▸ What is needed
Copy the records word for word from the beginning through the line containing "True or false: Format", including that line.

[Figure comprehension tasks]
============

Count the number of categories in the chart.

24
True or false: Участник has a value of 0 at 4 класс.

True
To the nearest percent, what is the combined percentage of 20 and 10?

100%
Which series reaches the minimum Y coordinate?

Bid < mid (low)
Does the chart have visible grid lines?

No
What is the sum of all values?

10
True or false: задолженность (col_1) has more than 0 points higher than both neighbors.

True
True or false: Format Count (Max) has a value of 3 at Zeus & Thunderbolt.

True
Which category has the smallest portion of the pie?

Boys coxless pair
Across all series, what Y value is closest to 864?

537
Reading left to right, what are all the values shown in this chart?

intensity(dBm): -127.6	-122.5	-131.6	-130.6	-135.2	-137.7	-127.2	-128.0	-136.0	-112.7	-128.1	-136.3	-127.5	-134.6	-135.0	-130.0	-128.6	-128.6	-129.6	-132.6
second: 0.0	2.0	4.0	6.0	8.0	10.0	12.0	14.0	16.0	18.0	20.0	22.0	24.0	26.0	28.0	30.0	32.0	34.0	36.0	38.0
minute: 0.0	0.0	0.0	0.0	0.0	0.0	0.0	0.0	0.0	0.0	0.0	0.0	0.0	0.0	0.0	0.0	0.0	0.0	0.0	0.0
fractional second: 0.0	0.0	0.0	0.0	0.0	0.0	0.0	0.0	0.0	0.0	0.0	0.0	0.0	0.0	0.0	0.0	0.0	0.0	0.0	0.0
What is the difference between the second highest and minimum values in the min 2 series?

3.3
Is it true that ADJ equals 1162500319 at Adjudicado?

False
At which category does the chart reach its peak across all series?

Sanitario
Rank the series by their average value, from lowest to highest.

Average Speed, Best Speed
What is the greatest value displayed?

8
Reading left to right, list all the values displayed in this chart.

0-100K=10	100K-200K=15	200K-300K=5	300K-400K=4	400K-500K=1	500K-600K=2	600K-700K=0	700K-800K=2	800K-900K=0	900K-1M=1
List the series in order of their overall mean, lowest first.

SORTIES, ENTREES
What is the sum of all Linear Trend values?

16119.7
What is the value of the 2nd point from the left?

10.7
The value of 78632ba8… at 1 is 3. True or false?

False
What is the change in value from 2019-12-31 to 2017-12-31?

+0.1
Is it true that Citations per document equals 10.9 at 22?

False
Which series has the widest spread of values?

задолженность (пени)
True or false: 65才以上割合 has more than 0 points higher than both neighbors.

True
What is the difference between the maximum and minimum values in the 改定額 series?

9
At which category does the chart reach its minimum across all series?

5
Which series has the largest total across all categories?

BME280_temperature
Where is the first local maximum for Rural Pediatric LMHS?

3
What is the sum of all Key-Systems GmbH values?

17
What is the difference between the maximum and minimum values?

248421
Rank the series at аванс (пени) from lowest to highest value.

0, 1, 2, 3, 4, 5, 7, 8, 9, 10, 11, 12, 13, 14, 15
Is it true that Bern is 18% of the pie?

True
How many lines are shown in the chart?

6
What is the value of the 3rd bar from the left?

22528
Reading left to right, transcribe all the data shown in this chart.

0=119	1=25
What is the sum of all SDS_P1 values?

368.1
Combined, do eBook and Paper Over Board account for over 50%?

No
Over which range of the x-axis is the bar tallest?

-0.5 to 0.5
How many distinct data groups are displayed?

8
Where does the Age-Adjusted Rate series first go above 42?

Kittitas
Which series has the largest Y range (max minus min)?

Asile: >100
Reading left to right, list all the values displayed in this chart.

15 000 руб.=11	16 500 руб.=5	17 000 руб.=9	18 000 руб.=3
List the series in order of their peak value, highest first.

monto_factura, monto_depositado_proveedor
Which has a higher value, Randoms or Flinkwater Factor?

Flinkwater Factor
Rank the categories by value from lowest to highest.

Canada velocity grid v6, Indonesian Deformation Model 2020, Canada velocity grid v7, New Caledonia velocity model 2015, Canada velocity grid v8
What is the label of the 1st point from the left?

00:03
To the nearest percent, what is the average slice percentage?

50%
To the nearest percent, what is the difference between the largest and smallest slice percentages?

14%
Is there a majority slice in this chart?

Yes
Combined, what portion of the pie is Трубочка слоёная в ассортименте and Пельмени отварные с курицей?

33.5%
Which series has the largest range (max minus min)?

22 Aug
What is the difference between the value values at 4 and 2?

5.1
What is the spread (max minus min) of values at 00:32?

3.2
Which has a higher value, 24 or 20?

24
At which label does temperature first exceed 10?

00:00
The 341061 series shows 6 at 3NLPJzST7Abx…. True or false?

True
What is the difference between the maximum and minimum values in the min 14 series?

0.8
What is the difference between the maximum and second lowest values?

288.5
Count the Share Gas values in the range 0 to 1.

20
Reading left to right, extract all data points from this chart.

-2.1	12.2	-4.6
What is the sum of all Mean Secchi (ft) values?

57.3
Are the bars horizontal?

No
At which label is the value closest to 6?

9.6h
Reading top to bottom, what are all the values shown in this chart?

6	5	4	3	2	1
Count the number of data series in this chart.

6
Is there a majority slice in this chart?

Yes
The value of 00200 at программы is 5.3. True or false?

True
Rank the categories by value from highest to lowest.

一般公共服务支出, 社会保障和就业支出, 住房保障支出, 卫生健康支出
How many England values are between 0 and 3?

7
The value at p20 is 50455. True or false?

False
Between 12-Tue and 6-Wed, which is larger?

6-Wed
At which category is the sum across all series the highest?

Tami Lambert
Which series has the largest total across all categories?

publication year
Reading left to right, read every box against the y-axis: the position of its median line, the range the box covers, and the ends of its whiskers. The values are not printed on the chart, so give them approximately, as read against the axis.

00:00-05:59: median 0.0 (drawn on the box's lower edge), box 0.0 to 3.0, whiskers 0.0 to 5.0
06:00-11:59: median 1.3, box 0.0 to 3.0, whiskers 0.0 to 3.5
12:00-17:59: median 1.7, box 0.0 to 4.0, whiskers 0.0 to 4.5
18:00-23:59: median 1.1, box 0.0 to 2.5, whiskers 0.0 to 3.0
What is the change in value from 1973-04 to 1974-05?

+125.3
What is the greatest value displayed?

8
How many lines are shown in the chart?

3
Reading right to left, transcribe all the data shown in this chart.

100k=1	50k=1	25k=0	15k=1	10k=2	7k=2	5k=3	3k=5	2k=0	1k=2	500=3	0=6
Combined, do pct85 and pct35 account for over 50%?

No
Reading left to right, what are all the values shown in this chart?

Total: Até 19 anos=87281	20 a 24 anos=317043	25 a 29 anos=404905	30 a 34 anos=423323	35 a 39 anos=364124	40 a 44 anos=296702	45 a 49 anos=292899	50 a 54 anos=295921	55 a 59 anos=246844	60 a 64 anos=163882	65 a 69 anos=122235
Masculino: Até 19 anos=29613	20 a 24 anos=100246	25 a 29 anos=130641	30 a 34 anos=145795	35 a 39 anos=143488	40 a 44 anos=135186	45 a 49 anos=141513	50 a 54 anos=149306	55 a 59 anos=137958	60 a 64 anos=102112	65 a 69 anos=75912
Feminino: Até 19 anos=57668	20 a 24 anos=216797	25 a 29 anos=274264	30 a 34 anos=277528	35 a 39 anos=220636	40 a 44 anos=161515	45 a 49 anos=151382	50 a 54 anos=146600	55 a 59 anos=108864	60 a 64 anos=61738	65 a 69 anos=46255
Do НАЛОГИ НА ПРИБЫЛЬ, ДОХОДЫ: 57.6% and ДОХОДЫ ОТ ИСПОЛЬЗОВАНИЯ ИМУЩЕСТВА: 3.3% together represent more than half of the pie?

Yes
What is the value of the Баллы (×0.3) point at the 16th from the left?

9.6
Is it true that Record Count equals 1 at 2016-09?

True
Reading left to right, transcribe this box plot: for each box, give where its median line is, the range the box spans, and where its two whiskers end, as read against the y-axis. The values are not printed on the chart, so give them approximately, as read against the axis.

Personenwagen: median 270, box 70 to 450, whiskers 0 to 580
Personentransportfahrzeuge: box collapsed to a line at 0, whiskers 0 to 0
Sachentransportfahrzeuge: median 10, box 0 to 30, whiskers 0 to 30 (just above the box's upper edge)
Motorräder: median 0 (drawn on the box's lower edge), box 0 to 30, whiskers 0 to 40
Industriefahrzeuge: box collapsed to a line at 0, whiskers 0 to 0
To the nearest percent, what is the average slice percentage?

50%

============

▸ Response to the exercise
Count the number of categories in the chart.

24
True or false: Участник has a value of 0 at 4 класс.

True
To the nearest percent, what is the combined percentage of 20 and 10?

100%
Which series reaches the minimum Y coordinate?

Bid < mid (low)
Does the chart have visible grid lines?

No
What is the sum of all values?

10
True or false: задолженность (col_1) has more than 0 points higher than both neighbors.

True
True or false: Format Count (Max) has a value of 3 at Zeus & Thunderbolt.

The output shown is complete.